Examples#

This page collects practical examples and typical workflows for MMA. The examples below are based on the tutorials published in jupyter_examples.

Currently included examples:

Full pipeline

This example is based on the tutorial User-specified density profile. It demonstrates the three main steps of the computational pipeline: first the laser-pulse propagation, then the calculation of the TDSE at all points of the macroscopic medium, and finally the build-up of the XUV radiation across the whole medium.

Pulse propagation

Pulse propagation in Argon at peak pressure 50 mbar, entrance intensity \(3.6 \times 10^{14}\,\mathrm{W/cm^2}\), and \(\lambda = 800\,\mathrm{nm}\).

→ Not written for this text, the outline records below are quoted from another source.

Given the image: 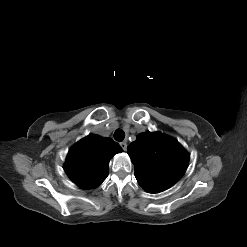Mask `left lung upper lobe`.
<instances>
[{
    "instance_id": "1",
    "label": "left lung upper lobe",
    "mask_w": 247,
    "mask_h": 247,
    "mask_svg": "<svg viewBox=\"0 0 247 247\" xmlns=\"http://www.w3.org/2000/svg\"><path fill=\"white\" fill-rule=\"evenodd\" d=\"M127 153L138 183L149 193L162 192L179 181L190 158L176 139L160 132L139 134Z\"/></svg>"
}]
</instances>
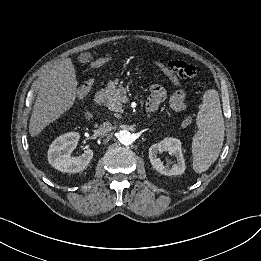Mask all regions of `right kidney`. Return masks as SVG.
Listing matches in <instances>:
<instances>
[{
    "label": "right kidney",
    "instance_id": "1",
    "mask_svg": "<svg viewBox=\"0 0 261 261\" xmlns=\"http://www.w3.org/2000/svg\"><path fill=\"white\" fill-rule=\"evenodd\" d=\"M80 135L77 132H69L52 142L48 149V161L57 170L68 173L83 171L93 157V151L86 149L79 157H71L76 148Z\"/></svg>",
    "mask_w": 261,
    "mask_h": 261
}]
</instances>
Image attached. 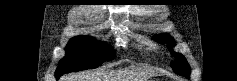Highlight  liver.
I'll list each match as a JSON object with an SVG mask.
<instances>
[{
    "mask_svg": "<svg viewBox=\"0 0 237 81\" xmlns=\"http://www.w3.org/2000/svg\"><path fill=\"white\" fill-rule=\"evenodd\" d=\"M122 73L123 72L120 70L77 73L66 76L64 81H125L121 80ZM132 74L135 76L133 79L143 81L144 79H147V76L153 75L154 72L151 70H144V68L135 67L132 68Z\"/></svg>",
    "mask_w": 237,
    "mask_h": 81,
    "instance_id": "liver-1",
    "label": "liver"
}]
</instances>
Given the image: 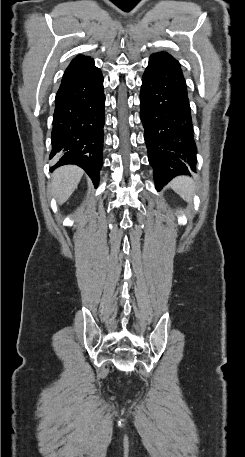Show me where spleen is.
Returning a JSON list of instances; mask_svg holds the SVG:
<instances>
[{"label":"spleen","instance_id":"spleen-1","mask_svg":"<svg viewBox=\"0 0 245 457\" xmlns=\"http://www.w3.org/2000/svg\"><path fill=\"white\" fill-rule=\"evenodd\" d=\"M170 186H172L173 190L178 192L186 202H192V196L195 190L192 178H189V176H176V178H173L172 182H170Z\"/></svg>","mask_w":245,"mask_h":457}]
</instances>
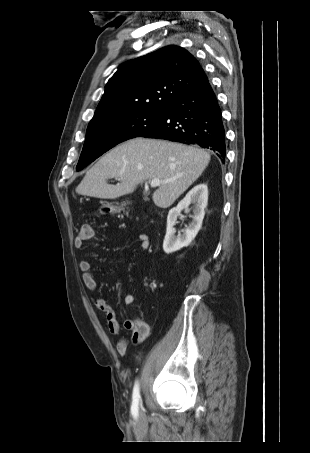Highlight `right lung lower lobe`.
Returning <instances> with one entry per match:
<instances>
[{"mask_svg":"<svg viewBox=\"0 0 310 453\" xmlns=\"http://www.w3.org/2000/svg\"><path fill=\"white\" fill-rule=\"evenodd\" d=\"M140 136L198 144L214 151L225 162L222 113L207 76L166 106L158 122Z\"/></svg>","mask_w":310,"mask_h":453,"instance_id":"obj_1","label":"right lung lower lobe"}]
</instances>
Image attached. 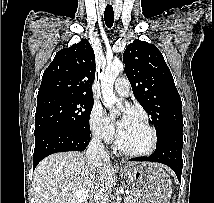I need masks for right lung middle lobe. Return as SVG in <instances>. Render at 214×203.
<instances>
[{"label":"right lung middle lobe","mask_w":214,"mask_h":203,"mask_svg":"<svg viewBox=\"0 0 214 203\" xmlns=\"http://www.w3.org/2000/svg\"><path fill=\"white\" fill-rule=\"evenodd\" d=\"M92 108V97L50 95L37 98L34 135L48 128L90 135L89 118Z\"/></svg>","instance_id":"obj_1"}]
</instances>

The intensity in the figure is expressed in terms of the harmonic cut-off energy, using \(E = I_p + 3.17\,U_p\).

Microscopic spectra

Microscopic harmonic spectra at selected macroscopic points.

HHG signal build-up

Build-up of the HHG signal across the whole medium.

Adaptation for a tailored application

This example is based on the tutorial Simplified HHG modeling by masking the laser profiles and is connected to this paper and its supplementary material. In addition to the standard workflow, it introduces a simplified procedure to retrieve coherence lengths, i.e. the size of the domain of constructive interference for a given harmonic order, in order to optimise HHG in pre-ionised media.

The procedure is based on the strong-field approximation and provides phase diagnostics of the generated harmonic field directly from the laser-intensity and plasma profiles, without the need to compute the TDSE throughout the medium. This substantially reduces the computational cost while retaining the key information needed for optimisation studies.

Microscopic study: usage of TDSE solver as Pythonic library

This example refers to the tutorial Interactive TDSE. It is computed using the Python interface and a customised driving field shown in the first panel. The figure then presents diagnostics directly available in the library: the harmonic spectrum, the Gabor transform, the wavefunction, the time-resolved energetic distribution of the photoelectron, and finally the probability of ionisation.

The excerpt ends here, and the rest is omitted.